=== Section Start ===

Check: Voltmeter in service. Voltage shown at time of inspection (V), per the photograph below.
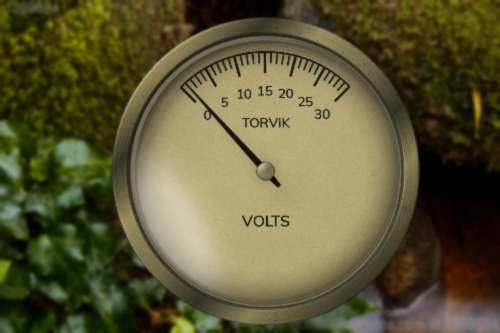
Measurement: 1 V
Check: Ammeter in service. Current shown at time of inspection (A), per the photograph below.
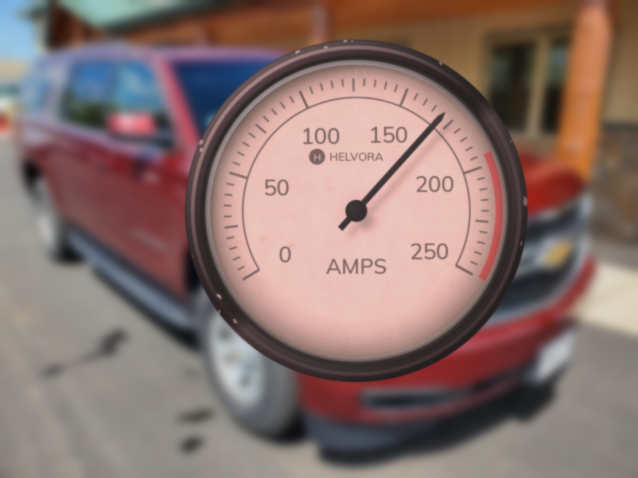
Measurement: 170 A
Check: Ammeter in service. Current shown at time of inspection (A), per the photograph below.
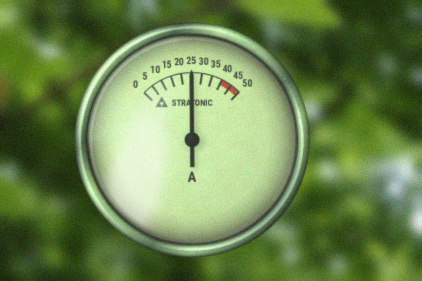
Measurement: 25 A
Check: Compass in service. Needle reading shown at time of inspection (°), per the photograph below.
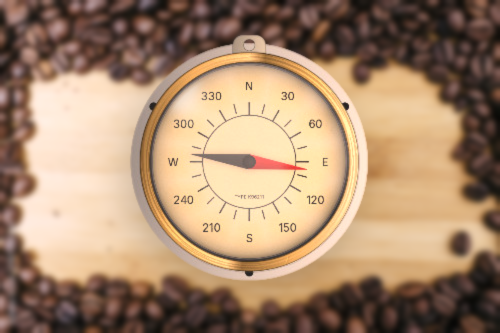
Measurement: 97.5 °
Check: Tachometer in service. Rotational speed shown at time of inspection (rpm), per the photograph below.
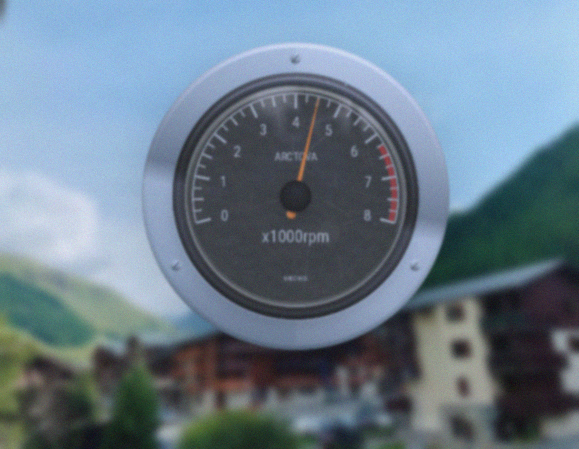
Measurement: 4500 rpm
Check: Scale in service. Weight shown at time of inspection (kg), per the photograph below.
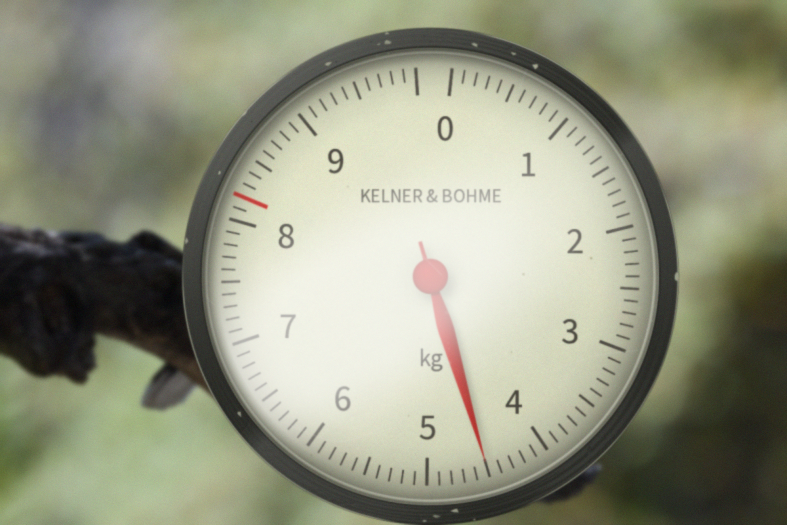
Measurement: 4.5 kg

=== Section End ===
=== Section Start ===

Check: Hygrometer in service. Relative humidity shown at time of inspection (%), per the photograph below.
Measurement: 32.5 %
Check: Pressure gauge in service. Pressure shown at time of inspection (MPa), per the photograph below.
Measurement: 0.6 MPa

=== Section End ===
=== Section Start ===

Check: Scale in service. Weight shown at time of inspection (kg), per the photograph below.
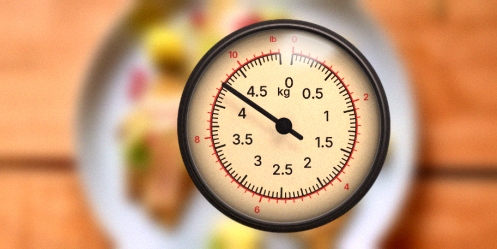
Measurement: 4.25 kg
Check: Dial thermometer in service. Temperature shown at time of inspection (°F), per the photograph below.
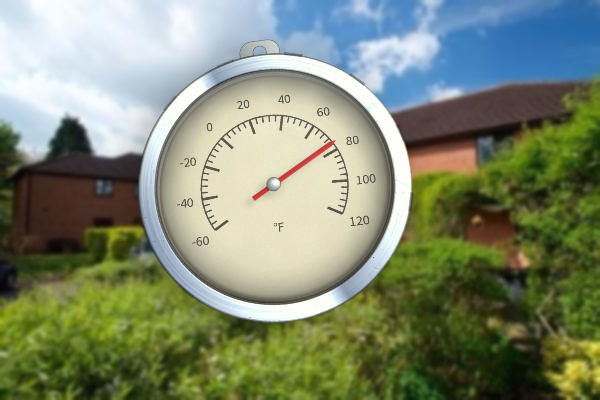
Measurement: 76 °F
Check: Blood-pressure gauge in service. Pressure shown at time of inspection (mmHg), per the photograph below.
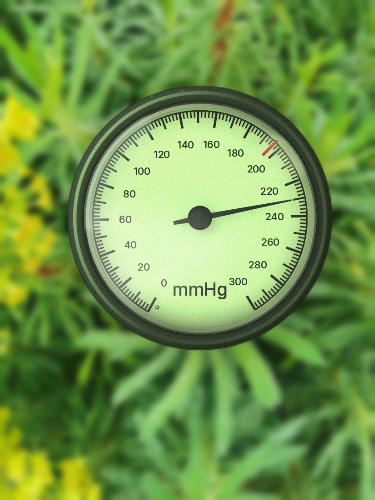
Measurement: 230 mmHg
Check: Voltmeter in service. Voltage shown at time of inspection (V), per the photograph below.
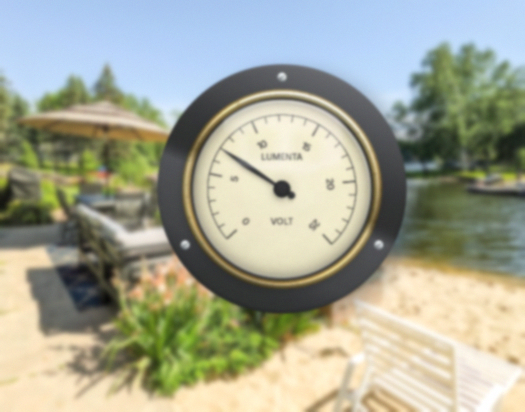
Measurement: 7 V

=== Section End ===

§ PROBLEM DESCRIPTION: Transcribe verbatim the lines above, from the line containing "Check: Pressure gauge" through the line containing "Measurement: 0.6 MPa", inclusive.

§ TASK SOLUTION:
Check: Pressure gauge in service. Pressure shown at time of inspection (MPa), per the photograph below.
Measurement: 0.6 MPa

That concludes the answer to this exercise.